C’est avec froideur et sans concession ni morale que Scott Schirmer aborde de manière frontale ces sujets qui peuvent être épineux et qui peuvent voir fondre sur vous toute la bien-pensance.

Found est donc avant tout un drame social sur le fond et parvient à éviter soigneusement les caricatures, même si parfois on les frôle de très près. Les caractères et l’épaisseur des personnages sont toujours délicats, surtout pour un premier film, mais ici le réalisateur s’en sort plutôt bien, sans doute bien aidé par le livre. Nous voici donc en présence d’une galerie de personnages normaux en apparence et qui pourraient être nos voisins mais dont les comportements et la psychologie font que le cocon familiale se transforme en véritable bouilloire. Une mère peu à l’écoute, un père qui a tendance à s’énerver facilement, un frère tueur en série, pas vraiment un contexte favorable au bon épanouissement psychologique d’un gamin de 12 ans en proie aux moqueries et tabassages.

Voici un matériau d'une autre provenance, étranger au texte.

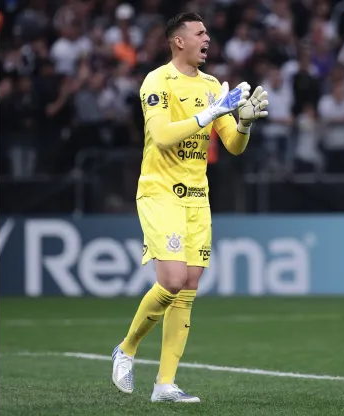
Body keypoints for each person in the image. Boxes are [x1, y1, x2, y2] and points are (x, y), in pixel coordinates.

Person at [110, 12, 268, 403]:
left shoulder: (213, 85)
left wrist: (243, 122)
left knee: (189, 287)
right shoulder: (158, 80)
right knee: (173, 279)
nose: (207, 38)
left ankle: (164, 384)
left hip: (198, 197)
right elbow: (162, 136)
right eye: (199, 33)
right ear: (177, 41)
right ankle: (126, 348)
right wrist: (209, 114)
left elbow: (231, 144)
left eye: (207, 32)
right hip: (160, 191)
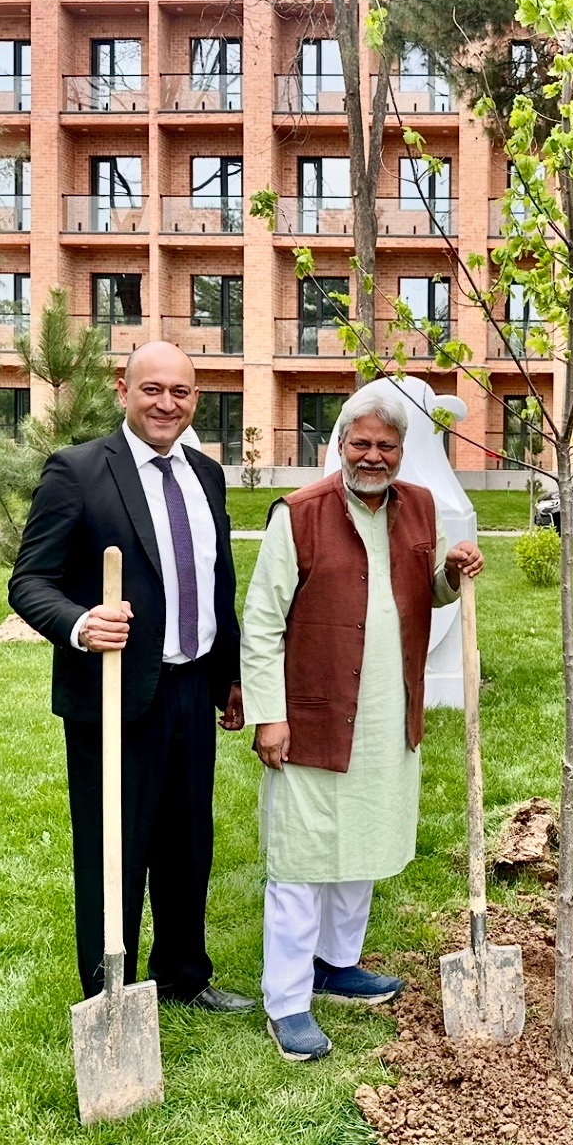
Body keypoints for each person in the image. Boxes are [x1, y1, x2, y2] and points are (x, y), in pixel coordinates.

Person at [241, 384, 484, 1064]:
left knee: (364, 842)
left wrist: (450, 573)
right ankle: (287, 999)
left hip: (385, 710)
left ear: (401, 452)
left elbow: (420, 590)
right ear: (340, 446)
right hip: (312, 712)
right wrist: (268, 716)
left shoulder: (421, 507)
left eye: (385, 446)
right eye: (361, 444)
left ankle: (336, 964)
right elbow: (261, 622)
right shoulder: (300, 513)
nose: (372, 456)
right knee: (300, 856)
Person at [8, 341, 252, 1011]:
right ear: (124, 389)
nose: (166, 404)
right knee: (114, 848)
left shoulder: (205, 474)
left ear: (195, 397)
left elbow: (214, 583)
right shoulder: (79, 472)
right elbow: (29, 581)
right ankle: (109, 992)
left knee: (186, 845)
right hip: (113, 696)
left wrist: (228, 675)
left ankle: (181, 976)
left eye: (180, 391)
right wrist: (82, 624)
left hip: (189, 688)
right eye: (152, 390)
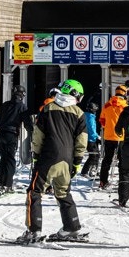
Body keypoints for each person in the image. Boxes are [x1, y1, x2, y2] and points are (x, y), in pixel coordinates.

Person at [17, 79, 87, 243]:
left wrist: (35, 155)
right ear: (75, 95)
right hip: (67, 160)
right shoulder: (79, 113)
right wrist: (77, 162)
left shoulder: (48, 109)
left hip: (48, 157)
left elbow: (38, 135)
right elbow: (82, 141)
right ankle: (72, 227)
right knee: (63, 193)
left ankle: (33, 230)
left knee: (34, 192)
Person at [0, 85, 32, 194]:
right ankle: (8, 185)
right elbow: (27, 122)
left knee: (3, 159)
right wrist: (32, 130)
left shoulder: (5, 104)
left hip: (1, 133)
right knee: (10, 160)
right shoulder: (22, 106)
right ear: (22, 95)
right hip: (12, 134)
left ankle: (1, 184)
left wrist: (0, 124)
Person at [98, 84, 129, 189]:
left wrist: (107, 127)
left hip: (109, 136)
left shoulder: (107, 105)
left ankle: (103, 181)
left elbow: (102, 120)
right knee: (122, 160)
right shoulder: (125, 106)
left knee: (107, 159)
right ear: (124, 94)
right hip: (121, 136)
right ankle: (122, 181)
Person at [79, 101, 100, 177]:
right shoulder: (90, 117)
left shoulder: (85, 115)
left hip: (87, 138)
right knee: (94, 155)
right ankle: (87, 171)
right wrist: (97, 136)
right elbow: (91, 129)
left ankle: (93, 170)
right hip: (91, 139)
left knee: (95, 155)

Mais Found n’aurait pas pu trouver sa force et marquer autant de monde juste en faisant un drame social sur une famille moyenne américaine. Il propose aussi, et c’est ce qui fait sa force, quelques scènes sanglantes, violentes et jusqu’au-boutiste. Les quelques scènes proposées dans le film sont tellement marquantes, presque indélébiles, qu’elles ajoutent une dimension comme un supplément d’âme qui parachève efficacement le film.

Film complet et bien pensé, d’un amoureux du cinéma de genre, mélangeant drame social et horreur, terminant le film comme il devait se terminer, en une apothéose de violence froide alliée à une déviance sexuelle qui était jusque là plus ou moins latente. Un film fort et brillant sur le fond comme sur la forme, un gros parpaing dans ta gueule de cinéphile, une claque en somme. Beau, violent, amoral, intelligent, un premier film très prometteur pour la suite de la carrière de Scott Schirmer.

Spiders 3D posterSpiders 3D de Tibor Takacs.

Attention, attention. Tibor Takacs est de retour. Ancien membre du jury du BIFFF et responsable de quelques films de baston à base d’animaux mutants, il revient avec des grosses araignées pas très gentilles.

Alors on pose son cerveau, on chausse ses lunettes 3D, on a l’air d’un con pendant 1H30 et on se lance dans le visionnage de ce qui va être un grand moment de décérébration.

Je passerai sur le côté gadget de la 3D car de toute évidence ici la 3D est surtout utilisée comme telle plus que pour réellement donner une plus-value aux scènes d’actions qui auraient été pensées en conséquence. On aurait pu donc aisément s’en passer car elle n’apporte rien de plus au film.

Qu’attendre alors d’un film d’animaux mutants dont le seul atout que constituait la 3D est inefficace ? Et bien juste un moment de distraction. Mélange d’actioner et de film catastrophe, Spiders 3D ne se prend absolument pas au sérieux, multipliant les absurdités de façon intentionnelle avec un personnage principal incarné par Patrick Muldoon, demi-loser patenté.

Film bourrin et rigolo mais malheureusement trop peu sanglant, aux effets spéciaux pas trop mal torchés, sans être un plaisir coupable, constitue un bon moyen de se reposer l’esprit avant de reprendre les choses sérieuses en main.